It’s only a quarter to ten on a Wednesday night, but the keen crop have been here for nearly three hours now, and the O2 is really hotting up. Literally, I swear the ceiling is dripping – I presume a mixture of the jettisoned pints, the sweat and the spit of hundreds of chanting fans. What they want is Netsky; or ‘Netskee’, as opinions seem to differ. Either way, Boris Daenen has a lot to live up to.

The hype is no less real after both drum n bass veterans Chase and Status and Pendulum successfully made the switch, establishing themselves as epic and elaborate live acts in their own right, with cheeky upstarts Disclosure following hot on their heels. Netsky LIVE! however quickly reveals itself as an altogether more simple formula: Daenen is flanked only by his drummer and his keyboardist, with long-time collaborator Script MC fronting the outfit. Indeed at first the word formula seems appropriate, as they plough through a handful of songs with scarcely a pause for breath. No sooner has one song finished, and the crowd quietened down, than the drums work up to yet another numbing climax.

Netsky’s set list contains a much lesser proportion of the liquid funk style of his self-titled debut, and when at last the keyboard makes the transition from screeching synth high notes to the lilting pianos of ‘Anticipate’, and Daenen turns to the microphone to deliver the lyrics with vocoded finesse (and the slight hint of a Belgian accent) it becomes obvious what we have been missing all along. Aside from the odd drumstep remix or hip hop breakdown, Netsky rarely deviates from the drum n bass tempo, and when featuring artist Billie sings live on his house hit ‘Puppy’, it is the change in pace that the crowd seems to appreciate most of all.

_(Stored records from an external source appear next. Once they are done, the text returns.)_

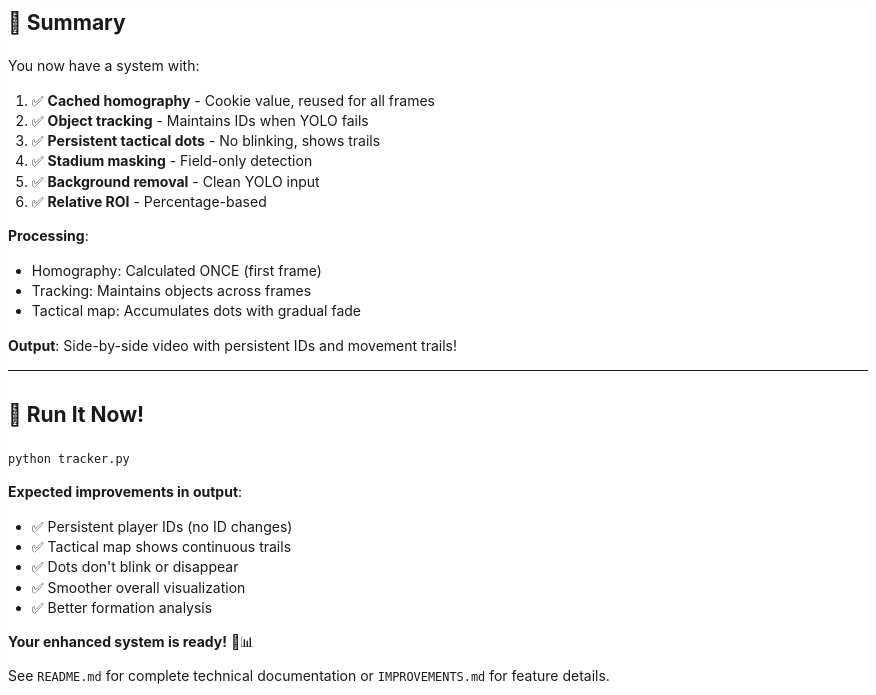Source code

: ## 🎯 Summary

You now have a system with:

1. ✅ **Cached homography** - Cookie value, reused for all frames
2. ✅ **Object tracking** - Maintains IDs when YOLO fails
3. ✅ **Persistent tactical dots** - No blinking, shows trails
4. ✅ **Stadium masking** - Field-only detection
5. ✅ **Background removal** - Clean YOLO input
6. ✅ **Relative ROI** - Percentage-based

**Processing**:
- Homography: Calculated ONCE (first frame)
- Tracking: Maintains objects across frames
- Tactical map: Accumulates dots with gradual fade

**Output**: Side-by-side video with persistent IDs and movement trails!

---

## 🚀 Run It Now!

```bash
python tracker.py
```

**Expected improvements in output**:
- ✅ Persistent player IDs (no ID changes)
- ✅ Tactical map shows continuous trails
- ✅ Dots don't blink or disappear
- ✅ Smoother overall visualization
- ✅ Better formation analysis

**Your enhanced system is ready!** 🏈📊

See `README.md` for complete technical documentation or `IMPROVEMENTS.md` for feature details.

However, for all Netsky LIVE! may lack in variety or even ambition, it makes up in focus. Now over two years into a string of worldwide tour dates, the ensemble is tight, at times almost clinical. Whilst it is easy to lose yourself in the crowd, more mesmerising still is the sight of the keyboardist’s psychedelic flair and the drummer’s metal levels of intensity racing together, neither missing a single beat. The energy of the room is pooled and recycled from one banger to the next, old favourites ‘Iron Heart’ and ‘Secret Agent’ are greeted like Chelsea Dagger at a football match, and mosh pits form of their own accord in anticipation of almost every devastating drop. Script MC, if anything, seems to bring order to the chaos with some well-placed call-and-response. Netsky, too, has always been quietly confident. The 25 year old stands before us in a plain white t shirt, his unassuming charm more reminiscent of a house party tastemaker than the self-indulgent frontman, and it is this sense of equality, of community under one roof, that Daenen builds from the opening notes to the final encore.

As the crowd disperses, only debris remains to tell the true cost of such a ceremony. While a friend of mine, mourning his newly chipped tooth, scrambles in search of a lost phone among trampled sunglasses, shoe soles and the tatters of hair extensions, I instead am inclined to reflect on the reciprocity of the whole affair. Because for every second of energy that Netsky gives to the performance, another young fan gives up their mosh pit innocence. I should really have helped him find that phone.